PROVIDED PASSAGE -
And, rather than lamenting a non-medal-worthy finish, the 23-year-old shook her head in bemused disbelief.

“I can’t believe I got ninth at my first Olympic Games,” she said at the finish, mud-splattered and smiling.

Batten’s top-ten finish was the best from Team USA, and all of the skills and attributes that have made her such a compelling rider to watch in 2021 were on display.

She skillfully navigated technical sections, made more difficult by wet and slippery conditions, clawing her way through an extremely challenging day on an already difficult course.

“Some of the climbs had some really steep corners that, after this rain, were really slick,” Batten said. “I think it was hard to know if I should get off and run, or if I should try and ride it. Some of the little rocks just threw you off. They’re so steep, so when you’re trying to just give your all and dig in and then all of a sudden you just slide out and you’re just trying to stay on your bike.”

Batten wasn’t able to navigate around the lead riders on the narrow singletrack during the start loop, coming through that lap with Kate Courtney in 15th and 14th respectively. However, she chose to stay calm and settle in.

Read also: Think Haley Batten’s success happened overnight? Think again.

“The start loop was super challenging,” Batten said. “This course, there’s minimal passing, and you’re just stuck where you are for a bit. It’s so technical and there’s so much singletrack that it’s hard to get by people. I think what kind of happened to me was that I got stuck in a spot and settled in at that pace.”

These are the types of situations that Batten has been studying diligently with coach and three-time Olympic gold-medallist Kristin Armstrong. While the two rarely talk about the technical side of mountain biking — “thank goodness, because she doesn’t want me teaching her how to descend,” Armstrong said — they are constantly honing in on how and where Batten can outwit other riders who are often just as adept.

EXTRACTED INFORMATION -
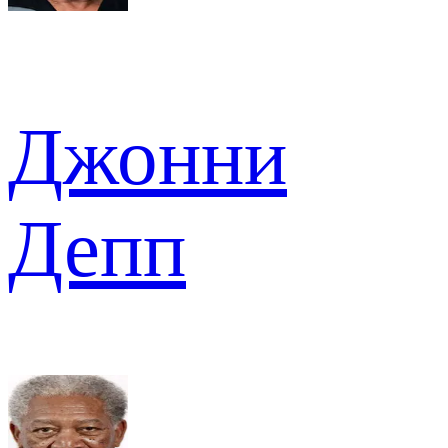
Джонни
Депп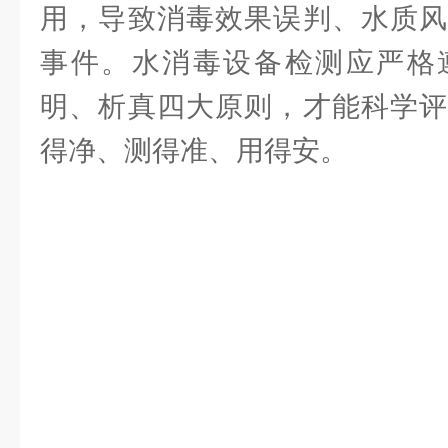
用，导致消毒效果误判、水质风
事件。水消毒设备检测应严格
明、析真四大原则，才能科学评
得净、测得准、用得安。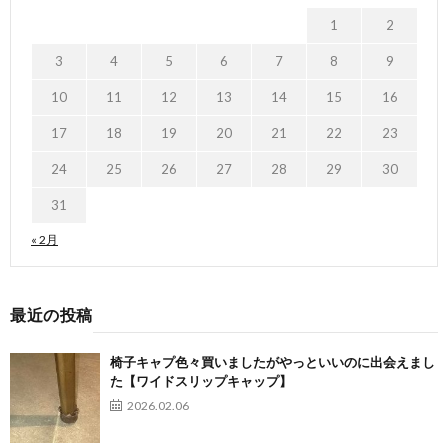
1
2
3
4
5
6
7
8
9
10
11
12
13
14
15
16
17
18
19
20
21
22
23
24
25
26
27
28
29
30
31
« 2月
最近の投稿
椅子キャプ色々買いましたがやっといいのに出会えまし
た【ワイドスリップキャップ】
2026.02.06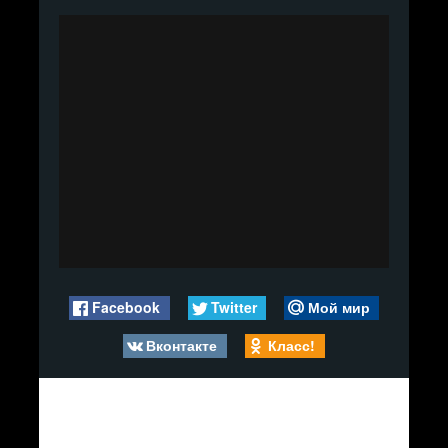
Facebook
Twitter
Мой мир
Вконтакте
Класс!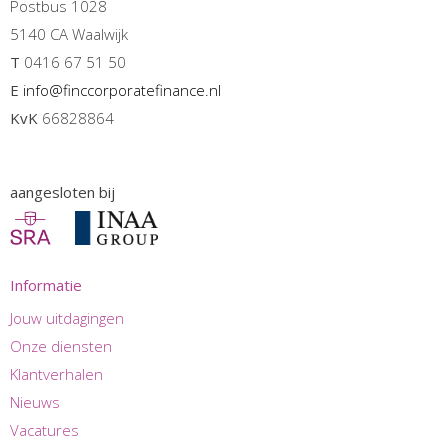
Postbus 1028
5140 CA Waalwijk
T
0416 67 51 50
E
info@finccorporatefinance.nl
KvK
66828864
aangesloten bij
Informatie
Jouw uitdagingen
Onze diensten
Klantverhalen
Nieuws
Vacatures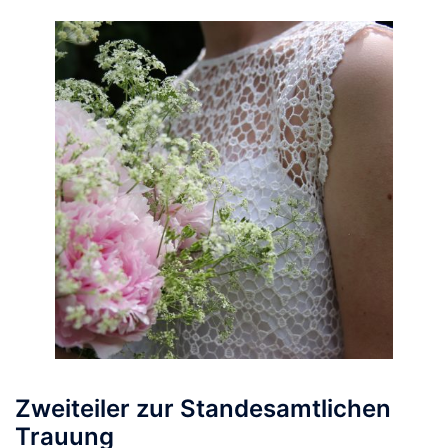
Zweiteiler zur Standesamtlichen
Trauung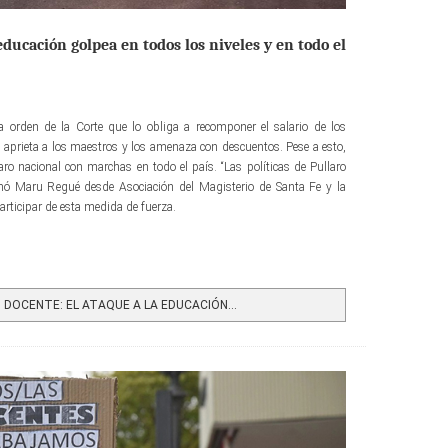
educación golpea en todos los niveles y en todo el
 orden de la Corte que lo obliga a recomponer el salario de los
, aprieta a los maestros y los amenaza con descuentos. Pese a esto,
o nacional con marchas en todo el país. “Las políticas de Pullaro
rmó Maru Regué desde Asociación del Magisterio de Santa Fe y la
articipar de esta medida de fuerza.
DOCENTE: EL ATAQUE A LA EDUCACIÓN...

WHAT YOU WILL DO -
1. From the article on Haley Batten's Olympic mountain bike race, extract the text from "And, rather than" up to and including "were on display.".
2. Extend the article on Haley Batten's Olympic mountain bike race by writing what follows its final sentence.

RESPONSES TO THE EXERCISE -
1.
And, rather than lamenting a non-medal-worthy finish, the 23-year-old shook her head in bemused disbelief.

“I can’t believe I got ninth at my first Olympic Games,” she said at the finish, mud-splattered and smiling.

Batten’s top-ten finish was the best from Team USA, and all of the skills and attributes that have made her such a compelling rider to watch in 2021 were on display.

2.
In the last two laps of the Olympic cross-country mountain bike race, Batten did just that.

“Once people just started to pop after the effort that they put in early on, I felt that my body still felt really strong,” she said. “That’s where I just started making my moves. I could still ride super technically smooth. I was slowly just gaining on people. Then I was like, ‘Alright two to go. It’s the Olympics and I’m just going to give everything I have.’ I just went all in those two laps. I think I was so in the zone, and I didn’t want to have any regrets, so I left it all out there.”

Batten’s mental management, coupled with an obvious command of the technical side of mountain biking, isn’t a skill she just happened to harness in Tokyo. It’s a huge part of what she and Armstrong have been focusing on all along.

And it’s likely why Batten was so quick to celebrate her top-ten finish; she just keeps moving toward even bigger dreams.

“The athlete that I train to be is someone that is consistent and can consistently be racing at the top of the field and achieving big titles like world champs and Olympics,” she said. “Those are all big achievements. I don’t think I’m that rider yet, but that’s the rider I hope to become.”